Author: Dylan Ris  |  Category: Election 2012, Republicans

mark_sanford_250xSouth Carolina Governor Mark Sanford has had a rough couple of weeks.  First his soapbox scheme to reject federal stimulus money blew up in his face, rendering him a national joke.  Then he set off for the Appalachian Trail, only to wander off course and end up in South America. Then he came back to South Carolina, admitted to an international love affair, resigned as chairman of the Republican Governors’ Association, and bawled like a schoolgirl on national television.

It’s time we took pity on this poor man by backing off, handing him a live microphone, and allowing him to compare himself to David: King of the Jews.

Here’s the erstwhile thru-hiker in his own words

What I find interesting is the story of David, and the way in which he fell mightily, he fell in very very significant ways. But then picked up the pieces and built from there.

Sanford followed this remark with a prepared statement, in which he reminded reporters that after David’s own biblical sex scandal, he too served out the remaining 18 months of his term until state law forbid him from seeking re-election…

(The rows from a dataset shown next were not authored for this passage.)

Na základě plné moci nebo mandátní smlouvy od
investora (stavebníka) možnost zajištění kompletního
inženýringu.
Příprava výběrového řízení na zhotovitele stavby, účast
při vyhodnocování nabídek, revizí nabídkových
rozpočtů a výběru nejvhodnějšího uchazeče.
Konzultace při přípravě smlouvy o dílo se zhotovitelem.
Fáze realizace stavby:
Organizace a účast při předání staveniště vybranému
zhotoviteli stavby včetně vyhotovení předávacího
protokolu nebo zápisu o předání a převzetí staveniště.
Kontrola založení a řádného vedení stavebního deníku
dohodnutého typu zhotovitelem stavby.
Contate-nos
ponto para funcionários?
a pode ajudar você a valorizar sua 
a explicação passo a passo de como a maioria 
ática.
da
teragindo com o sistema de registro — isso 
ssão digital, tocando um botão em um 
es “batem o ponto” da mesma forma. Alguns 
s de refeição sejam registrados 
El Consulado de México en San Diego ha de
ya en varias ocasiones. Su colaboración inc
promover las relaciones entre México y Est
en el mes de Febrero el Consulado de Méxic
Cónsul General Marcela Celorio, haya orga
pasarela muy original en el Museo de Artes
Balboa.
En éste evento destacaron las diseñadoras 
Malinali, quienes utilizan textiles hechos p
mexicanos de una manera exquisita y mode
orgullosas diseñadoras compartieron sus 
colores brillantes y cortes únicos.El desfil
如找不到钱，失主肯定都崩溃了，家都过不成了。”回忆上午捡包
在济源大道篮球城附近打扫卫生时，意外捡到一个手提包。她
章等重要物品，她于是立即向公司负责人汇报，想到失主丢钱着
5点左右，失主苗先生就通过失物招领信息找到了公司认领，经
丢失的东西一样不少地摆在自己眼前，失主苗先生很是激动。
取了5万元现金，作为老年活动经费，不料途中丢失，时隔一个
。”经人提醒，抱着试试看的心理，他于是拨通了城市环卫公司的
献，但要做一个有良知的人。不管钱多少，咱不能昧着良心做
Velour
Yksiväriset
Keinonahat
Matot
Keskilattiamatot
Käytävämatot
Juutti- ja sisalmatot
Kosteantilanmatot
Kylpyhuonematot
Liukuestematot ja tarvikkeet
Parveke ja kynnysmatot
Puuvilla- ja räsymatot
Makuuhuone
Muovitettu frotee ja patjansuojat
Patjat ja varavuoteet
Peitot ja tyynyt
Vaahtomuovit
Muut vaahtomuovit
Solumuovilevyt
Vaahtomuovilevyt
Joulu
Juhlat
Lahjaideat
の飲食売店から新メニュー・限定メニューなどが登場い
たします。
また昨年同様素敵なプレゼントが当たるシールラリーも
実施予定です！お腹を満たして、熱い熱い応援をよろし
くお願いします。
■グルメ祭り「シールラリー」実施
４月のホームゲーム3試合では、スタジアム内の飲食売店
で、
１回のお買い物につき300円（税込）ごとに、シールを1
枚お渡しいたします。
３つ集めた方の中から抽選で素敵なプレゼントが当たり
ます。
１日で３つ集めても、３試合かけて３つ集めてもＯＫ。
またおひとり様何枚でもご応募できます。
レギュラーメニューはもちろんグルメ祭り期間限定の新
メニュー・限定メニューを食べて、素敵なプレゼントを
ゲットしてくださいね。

I remain committed to rebuilding the trust that has been committed to me over the next 18 months, and it is my hope that I am able to follow the example set by David in the Bible - who after his fall from grace humbly refocused on the work at hand.

Although we at The Earmark are happy that Sanford’s confidence and self-image haven’t been even remotely shaken by his own transgressions, we feel that he may have gone to far by likening himself to David: King of the Jews.  Perhaps a comparison to Elliot: Sheriff of Wall Street, John: Bore of the Senate, or Vito: Drunk Driver of Alexandria would have made a better starting point.